The gas curve displayed numerous losses as the cuts made at the Groningen gas field were lower than expected. Day-Ahead fell by 1ppt and Front-Month decreased by 0.70ppt, while bearish movement was also recorded further along the curve as a number of contracts moved down. Power contracts failed to take a clear direction on Friday with Day-Ahead closing at a £0.50/MWh premium on the back of a colder weather and reduced wind generation forecast for this week. Further along the curve prices recorded losses of up to £0.80/MWh as the restart of a nuclear reactor as Dungeness is expected earlier than scheduled.

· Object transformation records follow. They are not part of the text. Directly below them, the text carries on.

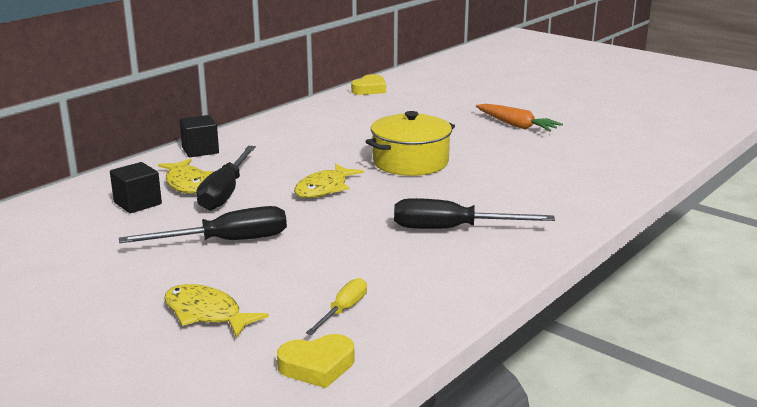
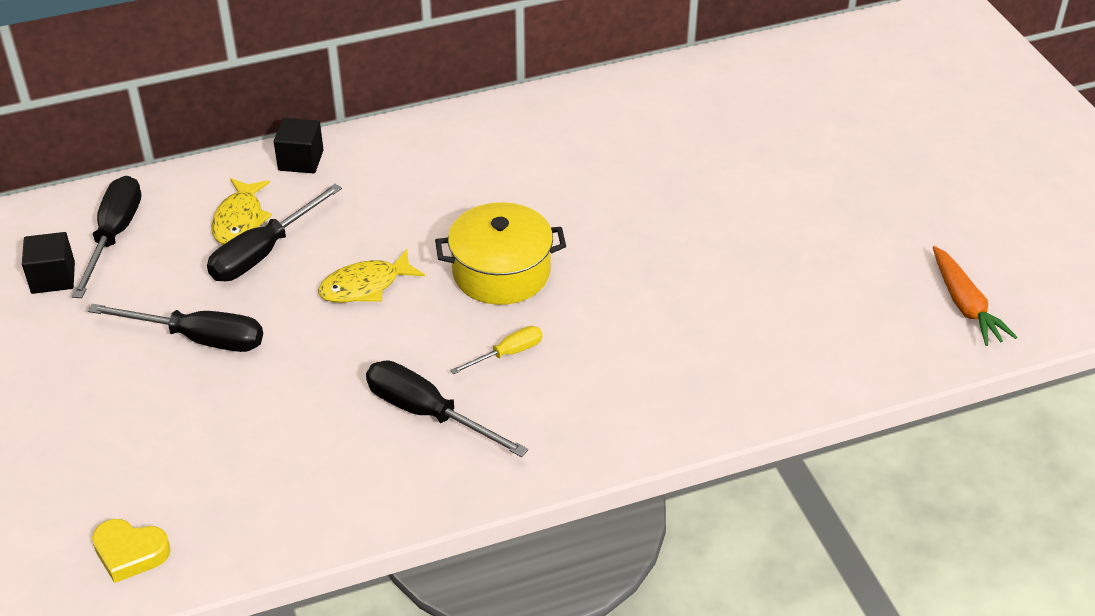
camera: 30 degrees right, 20 degrees up
(87, 212) = (114, 236): none -> black screwdriver
(137, 203) = (168, 238): black cube -> black cube (53, 278)
(206, 314) = (99, 440): yellow fish -> none
(343, 310) = (214, 490): yellow screwdriver -> yellow screwdriver (508, 353)
(369, 89) = (601, 92): yellow heart -> none
(516, 125) = (703, 243): orange carrot -> orange carrot (965, 305)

How did the energy markets open?
Most gas contracts fell this morning as storage levels remain healthy, currently 4% higher than they were at this time last year. Summer-14 and Winter-14 have also moved down on the back of this positive supply picture. In the UK, temperatures are expected to be slightly colder at the beginning of this week but should become milder again before the weekend. Day-Ahead power decreased by £0.85/MWh as power contracts were influenced by weaker gas prices and a rise in wind generation which has been forecast for tomorrow. Nuclear availability has also improved following the return of a nuclear plant, while stronger APi2 coal and Brent had little effect on the market.
1-year forward prices
Market close data has revealed that the 1-year forward price for both commercial gas & commercial electricity decreased - closing at 66.18ppt and £51.65/MWh, respectively. This can be seen in the graph below.
Note: Brent Crude prices are taken from opening market data, and do not represent the price as it changes throughout the day.
Latest Brent Crude Prices
Brent 1st-nearby prices moved lower on Friday and fell by $0.61/b, opening this morning's session at $106.2/b. Meanwhile the Brent/ WTI spread currently stands at -$11.16/b with Middle Eastern tensions currently affecting the market.